● Daftar Tugas
A) Kutip teks tentang sifat optik mineral mulai dari "Seluruh mineral yang" sampai dengan "tergantung sudut sayatannya.", termasuk kedua bagian itu.
B) Teruskan teks tentang sifat optik mineral dari kalimat terakhirnya.

● Kutipan
Dalam pengamatan dan penilaian relief mineral secara relatif, maka harga relief mineral harus dibandingkan dengan relief standar balsam kanada (n = 1.537) atau relief kuarsa (n = 1.544). setiap mineral yang mempunyai indeks bias kurang dari relief standar disebut memiliki relief negatif, sedangkan mineral yang memiliki indeks bias lebih besar dari standar disebut memiliki relief positif. Cara untuk membedakan jenis relief adalah dengan menggunakan metode garis Becke. Selain penilaian relief positif/negatif, harga relief suatu mineral juga dinilai berdasar tingkatan perbedaan harga indeks bias dengan n standar. Setiap mineral yang mempunyai n relatif dekat dengan n standar yaitu antara 1.545 – 1.599 maka disebut memiliki relief positif rendah.
• Warna dan pleokroisme
Warna yang tampak pada mikroskop polarisasi adalah warna yang dihasilkan oleh oleh sifat cahaya yang bergetar searah dengan arah polarisator. Pada mineral yang bersifat isotropik hanya terdapat satu warna saja yang tidak berubah sama sekali walaupun meja objek diputar, sedangkan pada mineral yang bersifat anisotropik, dapat terjadi dua atau tiga warna yang berbeda tergantung pada arah sayatan mana yang diamati.
Seluruh mineral yang menampakkan lebih dari satu warna disebut pleokroik, yang dicirikan oleh dua warna disebut dikroik, dan tiga warna disebut trikroik. Dengan demikian mineral yang isotropik selalu tidak mempunyai pleokroisme, mineral anisotropik sumbu satu akan memiliki pleokroisme dikroik (apabila disayat tidak tegak lurus sumbu optik) dan tanpa pleokroisme (apabila disayat tegak lurus sumbu optik), dan mineral anisotropik sumbu dua akan bersifat trikroik, dikroik, maupun tanpa pleokroisme, tergantung sudut sayatannya.
2.4. Pengamatan Mikroskopik dengan Nikol Bersilang
Dengan ortoskop nikol bersilang dapat dipelajari sifat – sifat optik hasil dari semua kejadian pada cahaya selama perjalanannya, pertama – tama melalui polarisator kemudia melalui peraga dan akhirnya melalui analisator. ). Sifat yang dapat diamati adalah sifat optik yang berhubungan dengan kedudukan dan jumlah sumbu optik. Sifat optik yang diamati antara lain warna interferensi, gelapan dan kedudukan gelapan serta kembaran.

● Daftar Data
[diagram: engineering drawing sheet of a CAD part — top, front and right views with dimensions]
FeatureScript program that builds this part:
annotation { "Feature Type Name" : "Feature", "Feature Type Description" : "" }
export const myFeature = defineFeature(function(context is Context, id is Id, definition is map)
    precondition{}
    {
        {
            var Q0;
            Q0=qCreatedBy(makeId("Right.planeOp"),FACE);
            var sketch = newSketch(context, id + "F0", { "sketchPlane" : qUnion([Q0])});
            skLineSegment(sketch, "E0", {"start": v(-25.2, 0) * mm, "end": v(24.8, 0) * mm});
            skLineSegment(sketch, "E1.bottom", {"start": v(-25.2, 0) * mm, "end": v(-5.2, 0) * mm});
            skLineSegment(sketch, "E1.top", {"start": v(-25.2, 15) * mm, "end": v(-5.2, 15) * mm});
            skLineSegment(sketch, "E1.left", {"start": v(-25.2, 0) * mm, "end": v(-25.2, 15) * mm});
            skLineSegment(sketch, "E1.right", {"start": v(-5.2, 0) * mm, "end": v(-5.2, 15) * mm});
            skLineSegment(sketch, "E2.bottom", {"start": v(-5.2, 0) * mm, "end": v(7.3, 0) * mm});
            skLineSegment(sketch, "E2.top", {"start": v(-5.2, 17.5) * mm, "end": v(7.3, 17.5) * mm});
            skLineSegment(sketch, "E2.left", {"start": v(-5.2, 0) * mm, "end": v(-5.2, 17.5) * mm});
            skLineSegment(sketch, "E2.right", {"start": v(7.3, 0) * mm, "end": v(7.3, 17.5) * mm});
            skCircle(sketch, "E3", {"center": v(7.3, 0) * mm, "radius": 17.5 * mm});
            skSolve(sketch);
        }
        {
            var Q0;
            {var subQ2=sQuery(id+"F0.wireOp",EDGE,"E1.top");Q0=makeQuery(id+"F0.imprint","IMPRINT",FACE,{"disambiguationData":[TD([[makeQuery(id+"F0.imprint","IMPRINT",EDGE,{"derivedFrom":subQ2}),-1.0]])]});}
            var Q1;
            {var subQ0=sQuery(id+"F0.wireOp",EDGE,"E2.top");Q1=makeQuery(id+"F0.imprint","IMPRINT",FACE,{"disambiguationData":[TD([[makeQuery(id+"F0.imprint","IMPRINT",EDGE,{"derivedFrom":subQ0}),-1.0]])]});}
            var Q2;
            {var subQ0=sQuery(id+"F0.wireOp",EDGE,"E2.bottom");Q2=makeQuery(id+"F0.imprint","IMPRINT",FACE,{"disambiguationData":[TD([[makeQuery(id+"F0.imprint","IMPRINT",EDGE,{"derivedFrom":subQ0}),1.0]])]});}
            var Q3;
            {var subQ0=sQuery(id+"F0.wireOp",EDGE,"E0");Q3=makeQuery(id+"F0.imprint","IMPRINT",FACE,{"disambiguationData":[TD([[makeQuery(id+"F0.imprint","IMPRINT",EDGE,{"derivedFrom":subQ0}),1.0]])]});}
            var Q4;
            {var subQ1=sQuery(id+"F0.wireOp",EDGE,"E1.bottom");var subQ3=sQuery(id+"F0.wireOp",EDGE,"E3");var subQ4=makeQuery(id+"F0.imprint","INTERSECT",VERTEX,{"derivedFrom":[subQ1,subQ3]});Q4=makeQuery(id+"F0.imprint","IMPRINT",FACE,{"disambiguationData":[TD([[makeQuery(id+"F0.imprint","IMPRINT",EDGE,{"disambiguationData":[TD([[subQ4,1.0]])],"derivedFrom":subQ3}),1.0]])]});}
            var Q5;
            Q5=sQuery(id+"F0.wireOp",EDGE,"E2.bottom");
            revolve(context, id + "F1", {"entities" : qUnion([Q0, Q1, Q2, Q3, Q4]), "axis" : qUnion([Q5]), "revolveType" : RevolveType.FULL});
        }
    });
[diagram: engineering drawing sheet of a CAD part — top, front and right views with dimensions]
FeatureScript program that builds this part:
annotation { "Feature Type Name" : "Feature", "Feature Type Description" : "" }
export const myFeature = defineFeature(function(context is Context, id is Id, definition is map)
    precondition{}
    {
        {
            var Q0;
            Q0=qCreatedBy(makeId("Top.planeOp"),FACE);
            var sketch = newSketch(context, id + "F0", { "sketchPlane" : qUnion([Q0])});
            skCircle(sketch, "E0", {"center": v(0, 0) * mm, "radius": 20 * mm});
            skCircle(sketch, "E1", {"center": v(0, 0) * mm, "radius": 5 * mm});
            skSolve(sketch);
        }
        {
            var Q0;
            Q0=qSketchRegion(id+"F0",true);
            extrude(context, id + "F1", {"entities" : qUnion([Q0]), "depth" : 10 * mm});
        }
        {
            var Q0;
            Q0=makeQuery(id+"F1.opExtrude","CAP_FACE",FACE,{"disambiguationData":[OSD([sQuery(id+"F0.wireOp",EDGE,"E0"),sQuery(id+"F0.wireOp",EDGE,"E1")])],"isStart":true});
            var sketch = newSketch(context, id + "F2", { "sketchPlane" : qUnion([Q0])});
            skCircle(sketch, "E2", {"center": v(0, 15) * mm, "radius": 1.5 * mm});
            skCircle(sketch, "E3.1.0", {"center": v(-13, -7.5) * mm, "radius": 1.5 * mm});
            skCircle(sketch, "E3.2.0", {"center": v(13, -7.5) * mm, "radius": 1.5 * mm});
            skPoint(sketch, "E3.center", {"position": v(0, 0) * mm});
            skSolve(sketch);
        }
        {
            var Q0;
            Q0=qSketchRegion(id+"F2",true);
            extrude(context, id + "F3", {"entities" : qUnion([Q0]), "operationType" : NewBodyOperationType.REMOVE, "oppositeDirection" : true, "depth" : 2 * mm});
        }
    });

● Hasil yang Diharapkan
A)
Seluruh mineral yang menampakkan lebih dari satu warna disebut pleokroik, yang dicirikan oleh dua warna disebut dikroik, dan tiga warna disebut trikroik. Dengan demikian mineral yang isotropik selalu tidak mempunyai pleokroisme, mineral anisotropik sumbu satu akan memiliki pleokroisme dikroik (apabila disayat tidak tegak lurus sumbu optik) dan tanpa pleokroisme (apabila disayat tegak lurus sumbu optik), dan mineral anisotropik sumbu dua akan bersifat trikroik, dikroik, maupun tanpa pleokroisme, tergantung sudut sayatannya.

B)
• Warna Interferensi
Warna interferensi adalah sifat optik yang sangat penting, namun penjelasannya cukup rumit, sehingga kita harus memahami konsep dasarnya secara bertahap.
Pada posisi sumbu sinar sembarang terhadap arah getar polarisator inilah, komponen sinar lambat dan cepat tidak diserap oleh analisator, sehingga dapat diteruskan hingga mata pengamat. Karena perbedaan kecepatan rambat sinar cepat dan lambat inilah, maka terjadi yang disebut sebagai beda fase atau retardasi. Semakin besar selisih indeks bias, semakin besar beda fase/retardasinya.
Warna interferensi dapat ditentukan dengan memutar meja objek yang terdapat sayatan mineral hingga diperoleh terang maksimal. Warna terang tersebut dicocokkan dengan tabel interferensi Michel – Levy Chart.
• Tanda rentang optik
Tanda rentang optik adalah istilah untuk menunjukkan hubungan antara sumbu kristalografi (terutama arah memanjangnya kristal) dengan sumbu sinar cepat (x) dan lambat (z).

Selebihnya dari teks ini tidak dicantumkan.